I assume the current workflow designed for collaborating with Devin on coding involves Devin getting the code from GitHub, making changes, testing them locally, and then pushing the code back for the user to further work on.
I think it would be beneficial to allow users to make even minimal changes to the code to help Devin overcome certain hurdles. The example of the Google OAuth issue I described could have been easily solved by the user properly configuring the callback information in the 3 places, helping Devin instead of going through several time-consuming attempts.

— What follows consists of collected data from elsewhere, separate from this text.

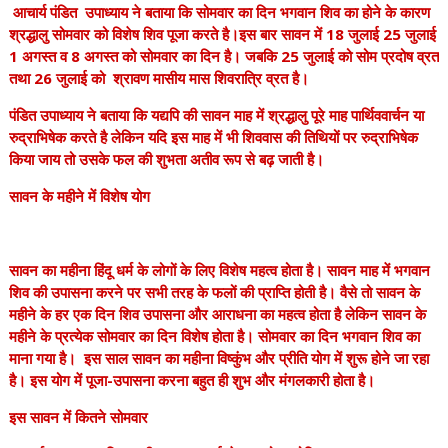
आचार्य पंडित उपाध्याय ने बताया कि सोमवार का दिन भगवान शिव का होने के कारण
श्रद्धालु सोमवार को विशेष शिव पूजा करते है।इस बार सावन में 18 जुलाई 25 जुलाई
1 अगस्त व 8 अगस्त को सोमवार का दिन है। जबकि 25 जुलाई को सोम प्रदोष व्रत
तथा 26 जुलाई को श्रावण मासीय मास शिवरात्रि व्रत है।
पंडित उपाध्याय ने बताया कि यद्यपि की सावन माह में श्रद्धालु पूरे माह पार्थिववार्चन या
रुद्राभिषेक करते है लेकिन यदि इस माह में भी शिववास की तिथियों पर रुद्राभिषेक
किया जाय तो उसके फल की शुभता अतीव रूप से बढ़ जाती है।
सावन के महीने में विशेष योग
सावन का महीना हिंदू धर्म के लोगों के लिए विशेष महत्व होता है। सावन माह में भगवान
शिव की उपासना करने पर सभी तरह के फलों की प्राप्ति होती है। वैसे तो सावन के
महीने के हर एक दिन शिव उपासना और आराधना का महत्व होता है लेकिन सावन के
महीने के प्रत्येक सोमवार का दिन विशेष होता है। सोमवार का दिन भगवान शिव का
माना गया है। इस साल सावन का महीना विष्कुंभ और प्रीति योग में शुरू होने जा रहा
है। इस योग में पूजा-उपासना करना बहुत ही शुभ और मंगलकारी होता है।
इस सावन में कितने सोमवार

💡 This feature can be designed as a sort of pair-programming experience (and not as a Copilot) as it happens between human developers. Considering the challenges with letting users edit the code while Devin is maybe working on it, clear workflows must be designed around it. It could be as simple as interrupting Devin with “hey Devin, let me make a quick change”, and Devin would make sure it is done before enabling the editor. Or the user could simply asking to take the lead, once the proposed solution is not working and Devin is on hold waiting for inputs (this could be the easiest way to start testing this idea with users). There could also be some more sophisticated UX interactions within the Editor itself, but I think the idea of “passing the keyboard” to each other is probably the simplest to start with, both from user and implementation perspective.
TL;DR Conclusions
So, what's the verdict?
From a product perspective, I believe Devin is one of the most well-conceived AI products among the many I've tested or worked on. As noted in my analysis, it does require some polishing and enhancements, but let's remember that this is a 6-month-old product. During the period I evaluated the product, the team at Cognition Labs demonstrated remarkable speed in their development cycle, quickly iterating and adding features. This responsiveness is evident to me as they have already started addressing the feedback I provided. Therefore, I'm very excited about the rate of improvements moving forward.
As I emphasized, there are many intriguing UI and UX patterns that the team at Cognition Labs had the “courage” to try and implement. I think many other apps will follow their design lead, of course adapting it to their specific use cases. I find this refreshing, especially since even the "big guys" ended up simply copying each other, even when the initial designs were not that great.
From a practical perspective, it's clear that there is still quite a bit of work to do. However, I think it also depends on the type of software development task you want to assign to Devin. Devin excels in dev ops, for example, which is something many developers dislike or are even unfamiliar with. Devin is good at fixing bugs in an existing code base and likely can overcome some roadblocks with human assistance. I haven't tested all these cases in depth, but I've seen posts on X where developers have confirmed these capabilities.
For these reasons, it will be important for the Cognition Labs team to be clear about what Devin is capable of doing at this stage. The last thing we want is to kill the hype, which I believe is justified. And for users, it will be crucial to quickly understand what Devin can or cannot do, to assign the right tasks—just as you would with a new developer.
Clearly, Devin is for now more of a backend developer and not very proficient at frontend development. But let’s be real: how many backend developers even want to touch a web interface 😄? But, make no mistake, Devin will soon master that as well.
It will be interesting to see how much Cognition Labs will push the idea of making Devin usable for “business users” like me. I think that’s the future of computing and, in my opinion, Devin is one of the best candidates to get there.